WHAT YOU WILL DO → Could you write out the material again with every "Warren" switched to "Robert" and nothing else changed, leaving out the pictures?

┌─ EXTRACTED RECORDS

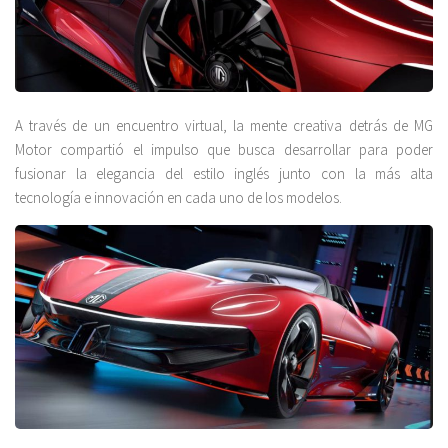
A través de un encuentro virtual, la mente creativa detrás de MG
Motor compartió el impulso que busca desarrollar para poder
fusionar la elegancia del estilo inglés junto con la más alta
tecnología e innovación en cada uno de los modelos.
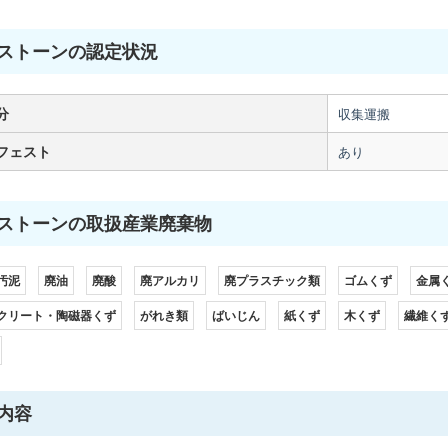
ストーンの認定状況
分
収集運搬
フェスト
あり
ストーンの取扱産業廃棄物
汚泥
廃油
廃酸
廃アルカリ
廃プラスチック類
ゴムくず
金属
クリート・陶磁器くず
がれき類
ばいじん
紙くず
木くず
繊維く
内容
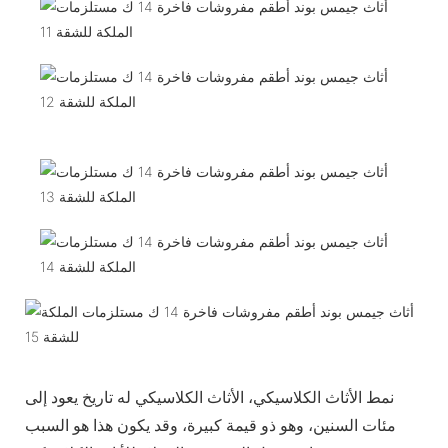
نمط الأثاث الكلاسيكي، الأثاث الكلاسيكي له تاريخ يعود إلى
مئات السنين، وهو ذو قيمة كبيرة، وقد يكون هذا هو السبب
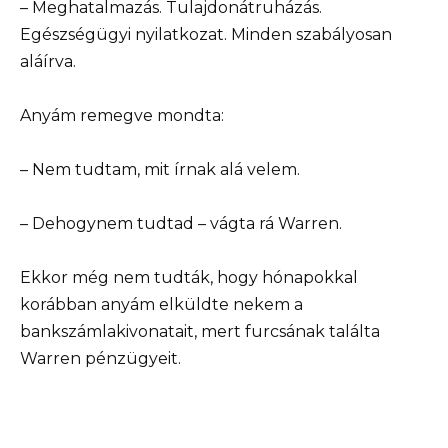
– Meghatalmazás. Tulajdonátruházás.
Egészségügyi nyilatkozat. Minden szabályosan
aláírva.
Anyám remegve mondta:
– Nem tudtam, mit írnak alá velem.
– Dehogynem tudtad – vágta rá Warren.
Ekkor még nem tudták, hogy hónapokkal
korábban anyám elküldte nekem a
bankszámlakivonatait, mert furcsának találta
Warren pénzügyeit.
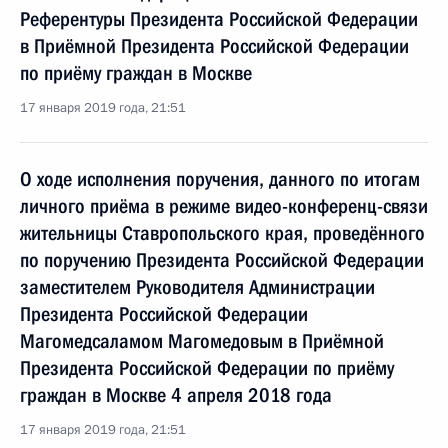
Референтуры Президента Российской Федерации
в Приёмной Президента Российской Федерации
по приёму граждан в Москве
17 января 2019 года, 21:51
О ходе исполнения поручения, данного по итогам
личного приёма в режиме видео-конференц-связи
жительницы Ставропольского края, проведённого
по поручению Президента Российской Федерации
заместителем Руководителя Администрации
Президента Российской Федерации
Магомедсаламом Магомедовым в Приёмной
Президента Российской Федерации по приёму
граждан в Москве 4 апреля 2018 года
17 января 2019 года, 21:51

└─

ANSWER FOR THE TASK →
A través de un encuentro virtual, la mente creativa detrás de MG
Motor compartió el impulso que busca desarrollar para poder
fusionar la elegancia del estilo inglés junto con la más alta
tecnología e innovación en cada uno de los modelos.
ストーンの認定状況
分
収集運搬
フェスト
あり
ストーンの取扱産業廃棄物
汚泥
廃油
廃酸
廃アルカリ
廃プラスチック類
ゴムくず
金属
クリート・陶磁器くず
がれき類
ばいじん
紙くず
木くず
繊維く
内容
نمط الأثاث الكلاسيكي، الأثاث الكلاسيكي له تاريخ يعود إلى
مئات السنين، وهو ذو قيمة كبيرة، وقد يكون هذا هو السبب
– Meghatalmazás. Tulajdonátruházás.
Egészségügyi nyilatkozat. Minden szabályosan
aláírva.
Anyám remegve mondta:
– Nem tudtam, mit írnak alá velem.
– Dehogynem tudtad – vágta rá Robert.
Ekkor még nem tudták, hogy hónapokkal
korábban anyám elküldte nekem a
bankszámlakivonatait, mert furcsának találta
Robert pénzügyeit.
Референтуры Президента Российской Федерации
в Приёмной Президента Российской Федерации
по приёму граждан в Москве
17 января 2019 года, 21:51
О ходе исполнения поручения, данного по итогам
личного приёма в режиме видео-конференц-связи
жительницы Ставропольского края, проведённого
по поручению Президента Российской Федерации
заместителем Руководителя Администрации
Президента Российской Федерации
Магомедсаламом Магомедовым в Приёмной
Президента Российской Федерации по приёму
граждан в Москве 4 апреля 2018 года
17 января 2019 года, 21:51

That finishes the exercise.